Scary stories as those mentioned above about ethical conflicts and gigadeath wars also belong, but they are the most negative expressions where a static view of human nature is projected onto a changeable future. A future that may well be far more open, free of boundaries, fluid and amorphous and thus purely practically is going to demand that we change our views of humanity and nature. If we look a few centuries back in time, many of the people of the past would probably consider our world abominable - almost no-one lives by the word of the Lord, everyone thinks of himself, we pollute and drop nuclear bombs on each other's heads and have weapons that can kill people over immense distances. But at the same time, it is also a world of great freedom, fine literature, and well-being for many, though not all.

The natural order of things in a new interpretation

So maybe we should hold our horses. The future is always going to be extreme and absurd in the long term, but the majority of people on this earth still live from day to day, and the greatest changes take place incrementally as a sequence of minor decisions. A great number of things point toward that it is our views of humanity and nature that are changing because they are based on false premises. The common view of humanity in the Western world is based on mankind being free and unique, and on species being static quantities that only slowly change. This collides with the scientific facts that tells us that many of our traits are genetically determined and constantly changing, and that there's no such thing as species boundaries. There's simply no biological evidence to support the claim that mankind is unique, sacrosanct or dignified and in possession of an integrity that protects us from anything. And if we talk about natural and unnatural, it is mankind that is the most unnatural in all the world. Compared with the majority of living organisms, everything from our sexual habits to our work to our ways of solving conflicts really is quite odd.

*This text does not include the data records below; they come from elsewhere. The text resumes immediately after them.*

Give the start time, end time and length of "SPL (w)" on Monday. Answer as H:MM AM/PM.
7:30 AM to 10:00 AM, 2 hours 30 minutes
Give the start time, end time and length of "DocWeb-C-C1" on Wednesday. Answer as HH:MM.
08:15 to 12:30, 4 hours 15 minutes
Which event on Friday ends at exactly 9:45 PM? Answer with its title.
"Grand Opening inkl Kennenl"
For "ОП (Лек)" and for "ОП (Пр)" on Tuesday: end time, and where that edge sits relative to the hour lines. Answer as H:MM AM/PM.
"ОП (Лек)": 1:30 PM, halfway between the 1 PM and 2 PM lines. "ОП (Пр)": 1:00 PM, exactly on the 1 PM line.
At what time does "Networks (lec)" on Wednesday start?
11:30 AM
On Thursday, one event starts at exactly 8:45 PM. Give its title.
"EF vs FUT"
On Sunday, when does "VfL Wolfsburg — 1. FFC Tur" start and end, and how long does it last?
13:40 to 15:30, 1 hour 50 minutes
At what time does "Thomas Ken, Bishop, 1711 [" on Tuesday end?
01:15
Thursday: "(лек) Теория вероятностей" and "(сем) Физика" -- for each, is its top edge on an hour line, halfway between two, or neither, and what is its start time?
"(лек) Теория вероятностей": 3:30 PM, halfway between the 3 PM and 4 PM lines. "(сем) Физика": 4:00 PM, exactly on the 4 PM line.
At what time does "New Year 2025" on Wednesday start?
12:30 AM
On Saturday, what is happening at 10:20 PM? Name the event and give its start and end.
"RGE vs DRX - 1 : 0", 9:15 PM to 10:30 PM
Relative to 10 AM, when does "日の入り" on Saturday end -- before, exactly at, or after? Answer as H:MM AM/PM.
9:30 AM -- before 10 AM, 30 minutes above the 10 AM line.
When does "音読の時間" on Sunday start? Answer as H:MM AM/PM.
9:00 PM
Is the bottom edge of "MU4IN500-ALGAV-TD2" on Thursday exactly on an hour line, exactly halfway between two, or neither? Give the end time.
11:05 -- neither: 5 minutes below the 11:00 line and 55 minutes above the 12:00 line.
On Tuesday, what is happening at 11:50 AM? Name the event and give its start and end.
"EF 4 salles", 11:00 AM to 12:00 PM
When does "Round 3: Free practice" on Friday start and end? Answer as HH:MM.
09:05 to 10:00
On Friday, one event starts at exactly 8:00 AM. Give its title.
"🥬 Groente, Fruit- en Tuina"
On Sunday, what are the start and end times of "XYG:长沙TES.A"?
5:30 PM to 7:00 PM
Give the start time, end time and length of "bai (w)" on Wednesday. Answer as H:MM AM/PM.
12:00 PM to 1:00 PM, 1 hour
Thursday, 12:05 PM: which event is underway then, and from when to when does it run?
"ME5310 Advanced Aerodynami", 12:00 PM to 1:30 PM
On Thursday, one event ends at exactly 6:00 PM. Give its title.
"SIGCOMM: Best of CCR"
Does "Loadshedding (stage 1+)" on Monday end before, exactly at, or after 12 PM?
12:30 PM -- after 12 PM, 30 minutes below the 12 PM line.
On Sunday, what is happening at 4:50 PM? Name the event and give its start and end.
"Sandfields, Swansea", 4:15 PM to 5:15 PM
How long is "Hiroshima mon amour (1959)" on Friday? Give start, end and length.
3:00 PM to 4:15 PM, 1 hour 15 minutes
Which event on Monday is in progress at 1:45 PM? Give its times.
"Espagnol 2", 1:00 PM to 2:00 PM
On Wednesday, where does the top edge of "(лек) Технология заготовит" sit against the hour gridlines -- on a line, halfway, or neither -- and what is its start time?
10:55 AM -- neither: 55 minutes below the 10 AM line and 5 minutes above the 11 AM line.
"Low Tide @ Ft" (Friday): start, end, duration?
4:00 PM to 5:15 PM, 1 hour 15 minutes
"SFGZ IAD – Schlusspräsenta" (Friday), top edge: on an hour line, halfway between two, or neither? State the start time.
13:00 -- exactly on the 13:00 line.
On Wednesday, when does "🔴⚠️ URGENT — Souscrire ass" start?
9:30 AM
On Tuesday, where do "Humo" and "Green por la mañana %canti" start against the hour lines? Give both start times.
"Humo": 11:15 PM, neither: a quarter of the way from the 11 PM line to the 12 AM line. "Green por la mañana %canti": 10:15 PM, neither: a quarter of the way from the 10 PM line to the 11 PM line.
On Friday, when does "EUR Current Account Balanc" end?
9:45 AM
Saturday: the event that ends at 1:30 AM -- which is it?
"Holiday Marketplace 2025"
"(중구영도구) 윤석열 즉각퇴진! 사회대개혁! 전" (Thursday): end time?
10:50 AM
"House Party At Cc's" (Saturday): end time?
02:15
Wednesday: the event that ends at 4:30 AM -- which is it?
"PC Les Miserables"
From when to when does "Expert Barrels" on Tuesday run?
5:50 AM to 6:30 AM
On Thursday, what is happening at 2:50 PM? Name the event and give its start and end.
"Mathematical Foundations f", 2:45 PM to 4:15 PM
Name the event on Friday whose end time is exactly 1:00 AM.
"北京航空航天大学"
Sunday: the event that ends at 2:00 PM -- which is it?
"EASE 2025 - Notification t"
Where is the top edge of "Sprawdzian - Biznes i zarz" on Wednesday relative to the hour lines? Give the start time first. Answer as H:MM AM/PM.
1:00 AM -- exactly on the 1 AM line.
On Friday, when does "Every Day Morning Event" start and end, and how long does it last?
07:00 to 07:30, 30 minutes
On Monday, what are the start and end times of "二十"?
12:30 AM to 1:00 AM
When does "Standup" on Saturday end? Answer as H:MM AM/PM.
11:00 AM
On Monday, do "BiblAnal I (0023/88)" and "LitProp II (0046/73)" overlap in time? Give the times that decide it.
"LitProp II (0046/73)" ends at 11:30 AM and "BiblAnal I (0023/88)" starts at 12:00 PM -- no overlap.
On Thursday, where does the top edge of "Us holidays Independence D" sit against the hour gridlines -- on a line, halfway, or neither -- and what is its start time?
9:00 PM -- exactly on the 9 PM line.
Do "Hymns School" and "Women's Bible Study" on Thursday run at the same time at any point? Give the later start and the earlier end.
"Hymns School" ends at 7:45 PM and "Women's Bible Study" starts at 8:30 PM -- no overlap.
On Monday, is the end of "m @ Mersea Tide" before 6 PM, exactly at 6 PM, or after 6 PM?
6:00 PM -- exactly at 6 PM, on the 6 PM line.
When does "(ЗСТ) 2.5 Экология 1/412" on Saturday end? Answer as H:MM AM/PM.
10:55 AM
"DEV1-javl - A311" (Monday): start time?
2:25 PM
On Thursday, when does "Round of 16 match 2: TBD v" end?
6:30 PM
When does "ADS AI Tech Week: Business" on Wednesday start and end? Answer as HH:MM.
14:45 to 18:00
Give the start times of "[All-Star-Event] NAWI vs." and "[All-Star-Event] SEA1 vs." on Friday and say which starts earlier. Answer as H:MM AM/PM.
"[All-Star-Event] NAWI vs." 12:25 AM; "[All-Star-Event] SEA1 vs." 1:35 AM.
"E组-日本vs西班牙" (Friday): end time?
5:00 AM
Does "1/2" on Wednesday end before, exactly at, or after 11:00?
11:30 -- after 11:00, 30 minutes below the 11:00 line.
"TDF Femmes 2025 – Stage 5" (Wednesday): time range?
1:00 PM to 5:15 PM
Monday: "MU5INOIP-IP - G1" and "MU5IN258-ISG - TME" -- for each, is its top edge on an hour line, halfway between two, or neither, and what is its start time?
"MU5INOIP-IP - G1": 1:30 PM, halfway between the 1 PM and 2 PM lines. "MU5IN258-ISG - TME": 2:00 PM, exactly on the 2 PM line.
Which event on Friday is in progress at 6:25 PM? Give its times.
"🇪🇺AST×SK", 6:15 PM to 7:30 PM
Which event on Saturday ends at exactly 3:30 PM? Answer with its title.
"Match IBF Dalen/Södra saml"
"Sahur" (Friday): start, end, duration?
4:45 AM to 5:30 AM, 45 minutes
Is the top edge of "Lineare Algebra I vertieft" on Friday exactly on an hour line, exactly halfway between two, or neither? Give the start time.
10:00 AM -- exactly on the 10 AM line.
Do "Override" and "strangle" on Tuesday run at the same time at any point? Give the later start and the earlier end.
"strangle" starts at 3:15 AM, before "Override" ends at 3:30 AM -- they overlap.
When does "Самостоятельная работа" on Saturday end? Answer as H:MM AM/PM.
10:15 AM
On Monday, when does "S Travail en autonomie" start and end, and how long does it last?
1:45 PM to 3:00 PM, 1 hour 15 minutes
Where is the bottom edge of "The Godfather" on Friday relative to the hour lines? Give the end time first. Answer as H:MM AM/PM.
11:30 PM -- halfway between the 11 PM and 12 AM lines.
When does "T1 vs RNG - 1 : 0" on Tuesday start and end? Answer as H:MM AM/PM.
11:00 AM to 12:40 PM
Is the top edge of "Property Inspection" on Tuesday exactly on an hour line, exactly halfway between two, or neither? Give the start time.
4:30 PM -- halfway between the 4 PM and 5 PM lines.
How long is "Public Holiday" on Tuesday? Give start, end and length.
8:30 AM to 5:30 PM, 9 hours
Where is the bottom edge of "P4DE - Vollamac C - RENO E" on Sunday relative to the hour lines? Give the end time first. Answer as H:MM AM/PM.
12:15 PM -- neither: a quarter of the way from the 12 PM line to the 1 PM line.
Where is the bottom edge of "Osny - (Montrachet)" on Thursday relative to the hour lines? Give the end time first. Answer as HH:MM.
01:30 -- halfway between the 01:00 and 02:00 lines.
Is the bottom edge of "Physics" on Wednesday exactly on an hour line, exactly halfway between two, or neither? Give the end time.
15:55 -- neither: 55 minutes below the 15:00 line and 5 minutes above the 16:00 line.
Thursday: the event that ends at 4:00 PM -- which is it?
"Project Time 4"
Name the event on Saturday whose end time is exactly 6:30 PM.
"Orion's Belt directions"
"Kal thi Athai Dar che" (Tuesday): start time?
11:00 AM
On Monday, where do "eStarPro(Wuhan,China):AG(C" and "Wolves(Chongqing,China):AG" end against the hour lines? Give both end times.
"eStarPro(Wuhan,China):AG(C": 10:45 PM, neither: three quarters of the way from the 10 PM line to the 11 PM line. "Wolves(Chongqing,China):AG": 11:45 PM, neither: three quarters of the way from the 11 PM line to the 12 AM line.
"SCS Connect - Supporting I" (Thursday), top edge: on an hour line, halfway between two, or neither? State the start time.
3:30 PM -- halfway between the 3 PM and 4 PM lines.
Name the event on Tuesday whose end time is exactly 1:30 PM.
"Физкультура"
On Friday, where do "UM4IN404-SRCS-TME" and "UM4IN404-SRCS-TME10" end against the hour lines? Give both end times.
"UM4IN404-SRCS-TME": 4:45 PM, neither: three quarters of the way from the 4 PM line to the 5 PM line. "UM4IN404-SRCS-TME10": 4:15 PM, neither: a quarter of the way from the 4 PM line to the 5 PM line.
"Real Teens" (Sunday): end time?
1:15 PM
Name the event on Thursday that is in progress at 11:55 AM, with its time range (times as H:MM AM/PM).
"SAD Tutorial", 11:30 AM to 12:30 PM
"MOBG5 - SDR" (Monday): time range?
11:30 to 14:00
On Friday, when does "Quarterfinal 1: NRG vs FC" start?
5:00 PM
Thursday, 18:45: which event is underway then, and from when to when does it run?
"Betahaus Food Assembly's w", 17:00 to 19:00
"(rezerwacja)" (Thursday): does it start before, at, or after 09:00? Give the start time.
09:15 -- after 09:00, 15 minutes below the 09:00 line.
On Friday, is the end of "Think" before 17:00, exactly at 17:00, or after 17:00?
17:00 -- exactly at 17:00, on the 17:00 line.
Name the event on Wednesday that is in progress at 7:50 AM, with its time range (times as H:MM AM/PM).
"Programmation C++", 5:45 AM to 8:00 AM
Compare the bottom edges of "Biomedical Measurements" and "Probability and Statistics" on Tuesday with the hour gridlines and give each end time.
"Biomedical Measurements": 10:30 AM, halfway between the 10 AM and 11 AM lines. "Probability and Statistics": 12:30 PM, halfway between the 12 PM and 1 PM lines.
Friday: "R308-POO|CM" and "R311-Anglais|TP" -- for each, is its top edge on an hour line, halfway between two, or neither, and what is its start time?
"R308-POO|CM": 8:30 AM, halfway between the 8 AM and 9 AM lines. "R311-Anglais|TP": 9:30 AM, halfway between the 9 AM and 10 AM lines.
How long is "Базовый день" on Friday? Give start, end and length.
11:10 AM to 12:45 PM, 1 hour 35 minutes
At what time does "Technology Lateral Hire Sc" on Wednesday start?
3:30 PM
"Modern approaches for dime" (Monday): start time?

In the industrial age, machines that could do physical work were a 'natural' threat against many. Mankind was suddenly made obsolete. In the knowledge and information society, machines that can think, process information and act in human ways are a 'natural' threat and a challenge for our identities and ways of life. Artificial intelligence, clones and cyborgs turn against mankind in 2001: A Space Odyssey, Blade Runner and Terminator. Once upon a time we discarded a pre-Darwinist, religious based view of humanity because we found that it was based on non-natural presumptions. Should we not expect that we are going to form a new view of humanity once genetic engineering and manipulation, cloning and other forms of technology will be used for useful purposes?

Kirsten Brandt, director of research at the Danish Institute for Agricultural Sciences, says that our conceptions of us meddling with God's creation or pushing nature out of balance are built on a vastly overrated idea of what scientists can do. Genetic engineering takes place in nature all the time, and it happens far more randomly than we generally imagine. For instance, all plants contain a gene that has been transmitted from an earthworm. Why has this gene ended there? Because the plant accidentally needed it at the time? When we get a cold or are inoculated, we are genetically modified, and the mitochondria in our cells, without which we couldn't live, are primordial bacteria with which we live in symbiosis. If we count human cells in the body versus bacteria, the last is in majority, but it is we who are in command, like a sort of biological enlightened despotism. Gross and provocative? Perhaps, but nonetheless true.

Our perception of what is natural or unnatural is opportune and shifts with time. It may well be that we don't want to hear about it, but boundaries, the unchangeable, the natural, and the static don't exist in nature. To forbid biological manipulation is the same sort of irrational reaction that a despotic ruler shows when he orders the execution of a bearer of bad news. We think of biotechnology as bad because we think it goes against 'the natural order of things', but it is actually the other way around. It is our perception of what 'the natural order' is that is challenged. And because our society is built on this, the identity of the society is in crisis.

It is still a matter of Darwinism, but in a more correct interpretation. Darwin never said that the strongest survive - only the best adapted, and that is also what it is about in the future.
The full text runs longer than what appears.